___ Vorgegebener Text

Auch die Verhandlungen zur PCK Schwedt finden im Verborgenen statt. Aus den Kreisen der Boten und Emissäre heißt es, die Gespräche zwischen US-amerikanischen und russischen Vertretern laufen, das Bundeskanzleramt und das Bundeswirtschaftsministerium seien eingebunden. Das Auswärtige Amt soll bei den Verhandlungen jedoch keine Rolle  spielen. Es wird von einer Person, die an den Verhandlungen beteiligt ist, als „amerikanische Agenda“ beschrieben, und „je weniger deutsche Stellen involviert“ seien, desto höher sei die Wahrscheinlichkeit, dass das Projekt klappen könnte.

„Beide verdienen und die Europäer zahlen“

Das Kalkül der Trump-Administration könnte eine Zangenbewegung sein: Die Autoindustrie in Deutschland und Europa soll durch geplante Zölle geschwächt werden, während Gas und Öl aus Russland über US-Röhren wieder fließen soll. „Da klatschen sich zwei in die Hände, die Russen und Amerikaner. Der eine verkauft Rohstoffe, der andere transportiert. Beide kriegen Geld dafür, und die Europäer zahlen die Zeche“, so die Quelle aus dem Verhandlerkreis.

Nach CORRECTIV-Recherchen könnte sich das vielleicht gerade in diesen Wochen sogar entscheiden. Während die USA in Saudi-Arabien von der Ukraine die Zusage zu einem sofortigen Waffenstillstand erhalten, befindet sich nach CORRECTIV-Informationen ein hochrangiger deutscher Regierungsbeamter in den USA. Der Grund der Reise ist unbekannt.

______
___ Datensammlung

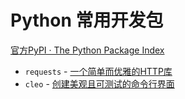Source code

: # Python 常用开发包

[官方PyPI · The Python Package Index](https://pypi.org/)



- `requests` - [一个简单而优雅的HTTP库](./requests.md)
- `cleo` - [创建美观且可测试的命令行界面](./cleo.md)

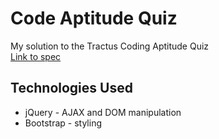 # Code Aptitude Quiz

My solution to the Tractus Coding Aptitude Quiz  
[Link to spec](https://docs.google.com/document/d/16ZwJ8jd52mi1X2l9aP_XbuEKJVijOtqKmLSJdU97hJs/edit)

## Technologies Used

- jQuery - AJAX and DOM manipulation
- Bootstrap - styling
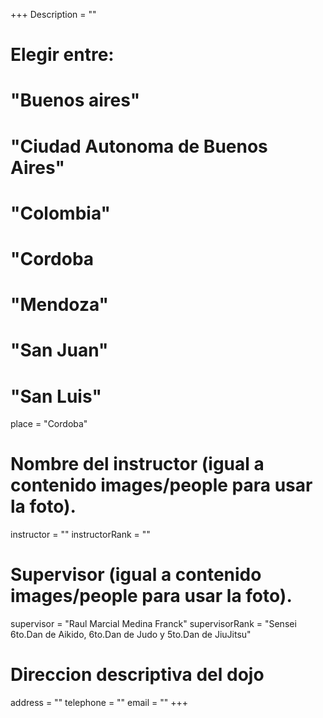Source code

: +++
Description = ""
# Elegir entre: 
# "Buenos aires"
# "Ciudad Autonoma de Buenos Aires"
# "Colombia"
# "Cordoba
# "Mendoza"
# "San Juan"
# "San Luis"
place = "Cordoba"
# Nombre del instructor (igual a contenido images/people para usar la foto).
instructor = ""
instructorRank = ""
# Supervisor (igual a contenido images/people para usar la foto).
supervisor = "Raul Marcial Medina Franck"
supervisorRank = "Sensei 6to.Dan de Aikido, 6to.Dan de Judo y 5to.Dan de JiuJitsu"
# Direccion descriptiva del dojo
address = ""
telephone = ""
email = ""
+++
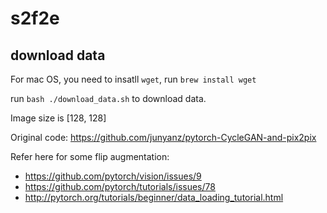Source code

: # s2f2e

## download data
For mac OS, you need to insatll `wget`, run `brew install wget`

run `bash ./download_data.sh` to download data.

Image size is [128, 128]


Original code: https://github.com/junyanz/pytorch-CycleGAN-and-pix2pix

Refer here for some flip augmentation: 
- https://github.com/pytorch/vision/issues/9
- https://github.com/pytorch/tutorials/issues/78
- http://pytorch.org/tutorials/beginner/data_loading_tutorial.html
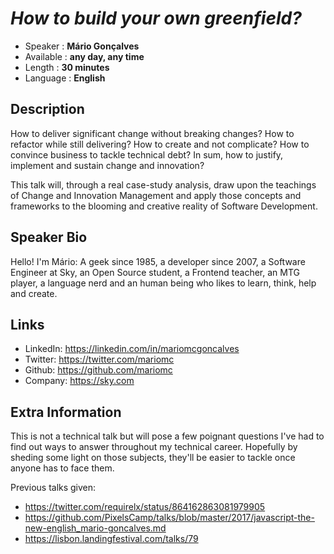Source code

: _How to build your own greenfield?_
=========================

* Speaker   : **Mário Gonçalves**
* Available : **any day, any time**
* Length    : **30 minutes**
* Language  : **English**

Description
-----------

How to deliver significant change without breaking changes? How to refactor while still delivering? How to create and not complicate? How to convince business to tackle technical debt? In sum, how to justify, implement and sustain change and innovation?

This talk will, through a real case-study analysis, draw upon the teachings of Change and Innovation Management and apply those concepts and frameworks to the blooming and creative reality of Software Development.

Speaker Bio
-----------

Hello! I'm Mário: A geek since 1985, a developer since 2007, a Software Engineer at Sky, an Open Source student, a Frontend teacher, an MTG player, a language nerd and an human being who likes to learn, think, help and create.

Links
-----

* LinkedIn: https://linkedin.com/in/mariomcgoncalves
* Twitter: https://twitter.com/mariomc
* Github: https://github.com/mariomc
* Company: https://sky.com

Extra Information
-----------------

This is not a technical talk but will pose a few poignant questions I've had to find out ways to answer throughout my technical career. Hopefully by sheding some light on those subjects, they'll be easier to tackle once anyone has to face them.

Previous talks given:
* https://twitter.com/requirelx/status/864162863081979905
* https://github.com/PixelsCamp/talks/blob/master/2017/javascript-the-new-english_mario-goncalves.md
* https://lisbon.landingfestival.com/talks/79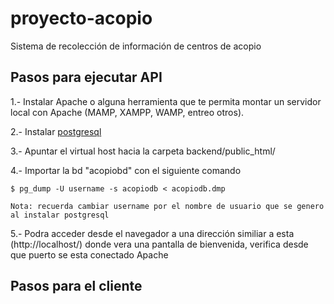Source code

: # proyecto-acopio
Sistema de recolección de información de centros de acopio


## Pasos para ejecutar API

1.- Instalar Apache o alguna herramienta que te permita montar un servidor local con Apache (MAMP, XAMPP, WAMP, entreo otros).

2.- Instalar [postgresql](https://www.postgresql.org/) 

3.- Apuntar el virtual host hacia la carpeta backend/public_html/

4.- Importar la bd "acopiobd" con el siguiente comando
	
	$ pg_dump -U username -s acopiodb < acopiodb.dmp

	Nota: recuerda cambiar username por el nombre de usuario que se genero al instalar postgresql

5.- Podra acceder desde el navegador a una dirección similiar a esta (http://localhost/) donde vera una pantalla de bienvenida, verifica desde que puerto se esta conectado Apache

## Pasos para el cliente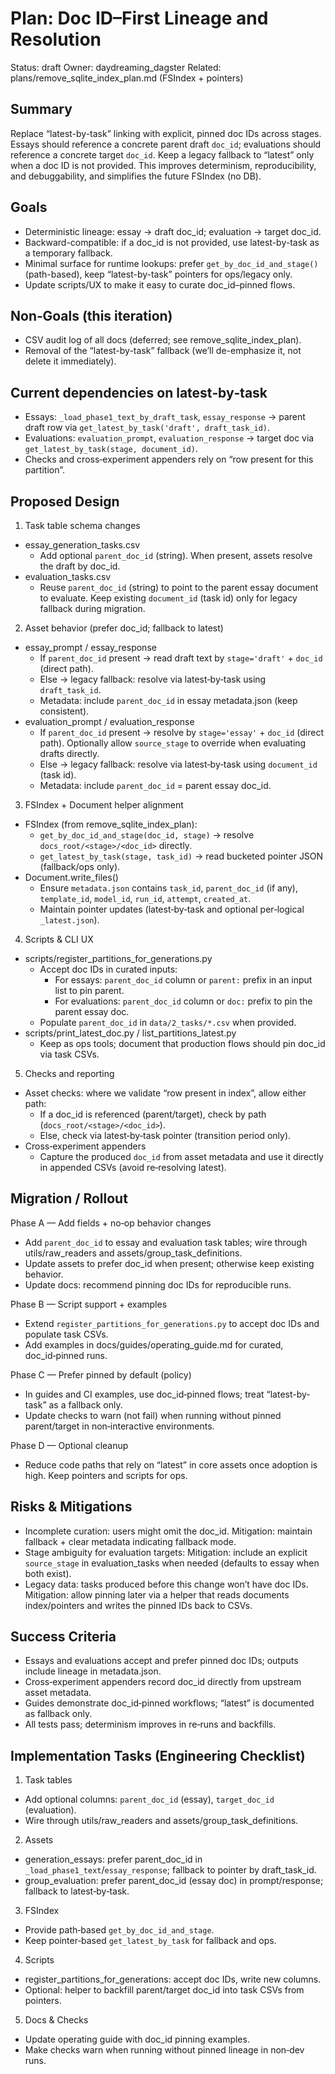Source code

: # Plan: Doc ID–First Lineage and Resolution

Status: draft
Owner: daydreaming_dagster
Related: plans/remove_sqlite_index_plan.md (FSIndex + pointers)

## Summary

Replace “latest-by-task” linking with explicit, pinned doc IDs across stages. Essays should reference a concrete parent draft `doc_id`; evaluations should reference a concrete target `doc_id`. Keep a legacy fallback to “latest” only when a doc ID is not provided. This improves determinism, reproducibility, and debuggability, and simplifies the future FSIndex (no DB).

## Goals

- Deterministic lineage: essay → draft doc_id; evaluation → target doc_id.
- Backward-compatible: if a doc_id is not provided, use latest-by-task as a temporary fallback.
- Minimal surface for runtime lookups: prefer `get_by_doc_id_and_stage()` (path-based), keep “latest-by-task” pointers for ops/legacy only.
- Update scripts/UX to make it easy to curate doc_id–pinned flows.

## Non‑Goals (this iteration)

- CSV audit log of all docs (deferred; see remove_sqlite_index_plan).
- Removal of the “latest-by-task” fallback (we’ll de-emphasize it, not delete it immediately).

## Current dependencies on latest‑by‑task

- Essays: `_load_phase1_text_by_draft_task`, `essay_response` → parent draft row via `get_latest_by_task('draft', draft_task_id)`.
- Evaluations: `evaluation_prompt`, `evaluation_response` → target doc via `get_latest_by_task(stage, document_id)`.
- Checks and cross‑experiment appenders rely on “row present for this partition”.

## Proposed Design

1) Task table schema changes
- essay_generation_tasks.csv
  - Add optional `parent_doc_id` (string). When present, assets resolve the draft by doc_id.
- evaluation_tasks.csv
  - Reuse `parent_doc_id` (string) to point to the parent essay document to evaluate. Keep existing `document_id` (task id) only for legacy fallback during migration.

2) Asset behavior (prefer doc_id; fallback to latest)
- essay_prompt / essay_response
  - If `parent_doc_id` present → read draft text by `stage='draft'` + `doc_id` (direct path).
  - Else → legacy fallback: resolve via latest‑by‑task using `draft_task_id`.
  - Metadata: include `parent_doc_id` in essay metadata.json (keep consistent).
- evaluation_prompt / evaluation_response
  - If `parent_doc_id` present → resolve by `stage='essay'` + `doc_id` (direct path). Optionally allow `source_stage` to override when evaluating drafts directly.
  - Else → legacy fallback: resolve via latest‑by‑task using `document_id` (task id).
  - Metadata: include `parent_doc_id` = parent essay doc_id.

3) FSIndex + Document helper alignment
- FSIndex (from remove_sqlite_index_plan):
  - `get_by_doc_id_and_stage(doc_id, stage)` → resolve `docs_root/<stage>/<doc_id>` directly.
  - `get_latest_by_task(stage, task_id)` → read bucketed pointer JSON (fallback/ops only).
- Document.write_files()
  - Ensure `metadata.json` contains `task_id`, `parent_doc_id` (if any), `template_id`, `model_id`, `run_id`, `attempt`, `created_at`.
  - Maintain pointer updates (latest‑by‑task and optional per‑logical `_latest.json`).

4) Scripts & CLI UX
- scripts/register_partitions_for_generations.py
  - Accept doc IDs in curated inputs:
    - For essays: `parent_doc_id` column or `parent:` prefix in an input list to pin parent.
    - For evaluations: `parent_doc_id` column or `doc:` prefix to pin the parent essay doc.
  - Populate `parent_doc_id` in `data/2_tasks/*.csv` when provided.
- scripts/print_latest_doc.py / list_partitions_latest.py
  - Keep as ops tools; document that production flows should pin doc_id via task CSVs.

5) Checks and reporting
- Asset checks: where we validate “row present in index”, allow either path:
  - If a doc_id is referenced (parent/target), check by path (`docs_root/<stage>/<doc_id>`).
  - Else, check via latest‑by‑task pointer (transition period only).
- Cross‑experiment appenders
  - Capture the produced `doc_id` from asset metadata and use it directly in appended CSVs (avoid re‑resolving latest).

## Migration / Rollout

Phase A — Add fields + no‑op behavior changes
- Add `parent_doc_id` to essay and evaluation task tables; wire through utils/raw_readers and assets/group_task_definitions.
- Update assets to prefer doc_id when present; otherwise keep existing behavior.
- Update docs: recommend pinning doc IDs for reproducible runs.

Phase B — Script support + examples
- Extend `register_partitions_for_generations.py` to accept doc IDs and populate task CSVs.
- Add examples in docs/guides/operating_guide.md for curated, doc_id‑pinned runs.

Phase C — Prefer pinned by default (policy)
- In guides and CI examples, use doc_id‑pinned flows; treat “latest-by-task” as a fallback only.
- Update checks to warn (not fail) when running without pinned parent/target in non‑interactive environments.

Phase D — Optional cleanup
- Reduce code paths that rely on “latest” in core assets once adoption is high. Keep pointers and scripts for ops.

## Risks & Mitigations

- Incomplete curation: users might omit the doc_id. Mitigation: maintain fallback + clear metadata indicating fallback mode.
- Stage ambiguity for evaluation targets: Mitigation: include an explicit `source_stage` in evaluation_tasks when needed (defaults to essay when both exist).
- Legacy data: tasks produced before this change won’t have doc IDs. Mitigation: allow pinning later via a helper that reads documents index/pointers and writes the pinned IDs back to CSVs.

## Success Criteria

- Essays and evaluations accept and prefer pinned doc IDs; outputs include lineage in metadata.json.
- Cross‑experiment appenders record doc_id directly from upstream asset metadata.
- Guides demonstrate doc_id‑pinned workflows; “latest” is documented as fallback only.
- All tests pass; determinism improves in re‑runs and backfills.

## Implementation Tasks (Engineering Checklist)

1) Task tables
- Add optional columns: `parent_doc_id` (essay), `target_doc_id` (evaluation).
- Wire through utils/raw_readers and assets/group_task_definitions.

2) Assets
- generation_essays: prefer parent_doc_id in `_load_phase1_text`/`essay_response`; fallback to pointer by draft_task_id.
- group_evaluation: prefer parent_doc_id (essay doc) in prompt/response; fallback to latest‑by‑task.

3) FSIndex
- Provide path‑based `get_by_doc_id_and_stage`.
- Keep pointer‑based `get_latest_by_task` for fallback and ops.

4) Scripts
- register_partitions_for_generations: accept doc IDs, write new columns.
- Optional: helper to backfill parent/target doc_id into task CSVs from pointers.

5) Docs & Checks
- Update operating guide with doc_id pinning examples.
- Make checks warn when running without pinned lineage in non‑dev runs.
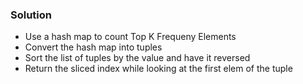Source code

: ### Solution
- Use a hash map to count Top K Frequeny Elements
- Convert the hash map into tuples 
- Sort the list of tuples by the value and have it reversed
- Return the sliced index while looking at the first elem of the tuple
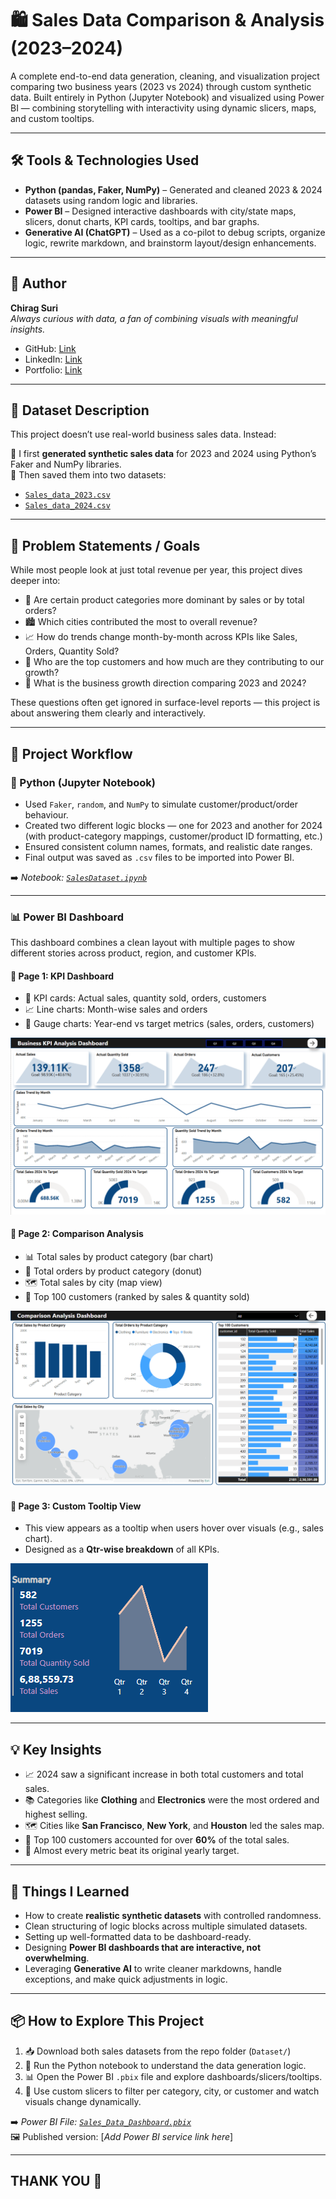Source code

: # 🛍️ Sales Data Comparison & Analysis (2023–2024)

A complete end-to-end data generation, cleaning, and visualization project comparing two business years (2023 vs 2024) through custom synthetic data. Built entirely in Python (Jupyter Notebook) and visualized using Power BI — combining storytelling with interactivity using dynamic slicers, maps, and custom tooltips.

---

## 🛠️ Tools & Technologies Used

- **Python (pandas, Faker, NumPy)** – Generated and cleaned 2023 & 2024 datasets using random logic and libraries.
- **Power BI** – Designed interactive dashboards with city/state maps, slicers, donut charts, KPI cards, tooltips, and bar graphs.
- **Generative AI (ChatGPT)** – Used as a co-pilot to debug scripts, organize logic, rewrite markdown, and brainstorm layout/design enhancements.

---

## 👤 Author

**Chirag Suri**  
_Always curious with data, a fan of combining visuals with meaningful insights._

- GitHub: [Link](https://github.com/Chiragsuri)
- LinkedIn: [Link](https://www.linkedin.com/in/chirag-suri/)
- Portfolio: [Link](https://chiragsuri.github.io)

---

## 📁 Dataset Description

This project doesn’t use real-world business sales data. Instead:

🔹 I first **generated synthetic sales data** for 2023 and 2024 using Python’s Faker and NumPy libraries.  
🔹 Then saved them into two datasets:

- [`Sales_data_2023.csv`](Datasets/sales_data_2023.csv)  
- [`Sales_data_2024.csv`](Datasets/sales_data_2024.csv)

---

## 🎯 Problem Statements / Goals

While most people look at just total revenue per year, this project dives deeper into:

- 🛒 Are certain product categories more dominant by sales or by total orders?
- 🏙️ Which cities contributed the most to overall revenue?
- 📈 How do trends change month-by-month across KPIs like Sales, Orders, Quantity Sold?
- 👤 Who are the top customers and how much are they contributing to our growth?
- 🧭 What is the business growth direction comparing 2023 and 2024?

These questions often get ignored in surface-level reports — this project is about answering them clearly and interactively.

---

## 🔄 Project Workflow

### 🐍 Python (Jupyter Notebook)

- Used `Faker`, `random`, and `NumPy` to simulate customer/product/order behaviour.
- Created two different logic blocks — one for 2023 and another for 2024 (with product-category mappings, customer/product ID formatting, etc.)
- Ensured consistent column names, formats, and realistic date ranges.
- Final output was saved as `.csv` files to be imported into Power BI.

➡️ _Notebook: [`SalesDataset.ipynb`](Python/SalesDataset.ipynb)_

---

### 📊 Power BI Dashboard

This dashboard combines a clean layout with multiple pages to show different stories across product, region, and customer KPIs.

#### 📄 Page 1: KPI Dashboard

- 📌 KPI cards: Actual sales, quantity sold, orders, customers
- 📈 Line charts: Month-wise sales and orders
- 🎯 Gauge charts: Year-end vs target metrics (sales, orders, customers)

![KPI Dashboard](Dashboard/SalesDataKPI.png)

#### 📄 Page 2: Comparison Analysis

- 📊 Total sales by product category (bar chart)
- 🧮 Total orders by product category (donut)
- 🗺️ Total sales by city (map view)
- 🧑 Top 100 customers (ranked by sales & quantity sold)

![Comparison Analysis](Dashboard/SalesDataComparison.png)

#### 📄 Page 3: Custom Tooltip View

- This view appears as a tooltip when users hover over visuals (e.g., sales chart).
- Designed as a **Qtr-wise breakdown** of all KPIs.

![Tooltip Summary](Dashboard/SalesDataTooltip.png)

---

## 💡 Key Insights

- 📈 2024 saw a significant increase in both total customers and total sales.
- 📚 Categories like **Clothing** and **Electronics** were the most ordered and highest selling.
- 🗺️ Cities like **San Francisco**, **New York**, and **Houston** led the sales map.
- 💎 Top 100 customers accounted for over **60%** of the total sales.
- 🎯 Almost every metric beat its original yearly target.

---

## 🚀 Things I Learned

- How to create **realistic synthetic datasets** with controlled randomness.
- Clean structuring of logic blocks across multiple simulated datasets.
- Setting up well-formatted data to be dashboard-ready.
- Designing **Power BI dashboards that are interactive, not overwhelming**.
- Leveraging **Generative AI** to write cleaner markdowns, handle exceptions, and make quick adjustments in logic.

---

## 📦 How to Explore This Project

1. 📥 Download both sales datasets from the repo folder (`Dataset/`)
2. 🐍 Run the Python notebook to understand the data generation logic.
3. 📊 Open the Power BI `.pbix` file and explore dashboards/slicers/tooltips.
4. 🧭 Use custom slicers to filter per category, city, or customer and watch visuals change dynamically.

➡️ _Power BI File: [`Sales_Data_Dashboard.pbix`](Dashboard/Sales_Data_Dashboard.pbix)_  
🖼️ Published version: [*Add Power BI service link here*]

---

## THANK YOU 🙌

______

* [Aufgaben]:
(1) Gib den Abschnitt des Textes unverändert aus: Fang bei den Worten „Das Kalkül der“ an und hör nach „aus dem Verhandlerkreis.“ auf.
(2) Welche deutschen Behörden nennt der Text beim Namen? Zähl alle auf.
Stütz dich dabei ausschließlich auf den Text.

* [Antworten]:
(1)
Das Kalkül der Trump-Administration könnte eine Zangenbewegung sein: Die Autoindustrie in Deutschland und Europa soll durch geplante Zölle geschwächt werden, während Gas und Öl aus Russland über US-Röhren wieder fließen soll. „Da klatschen sich zwei in die Hände, die Russen und Amerikaner. Der eine verkauft Rohstoffe, der andere transportiert. Beide kriegen Geld dafür, und die Europäer zahlen die Zeche“, so die Quelle aus dem Verhandlerkreis.

(2) Bundeskanzleramt, Bundeswirtschaftsministerium, Auswärtiges Amt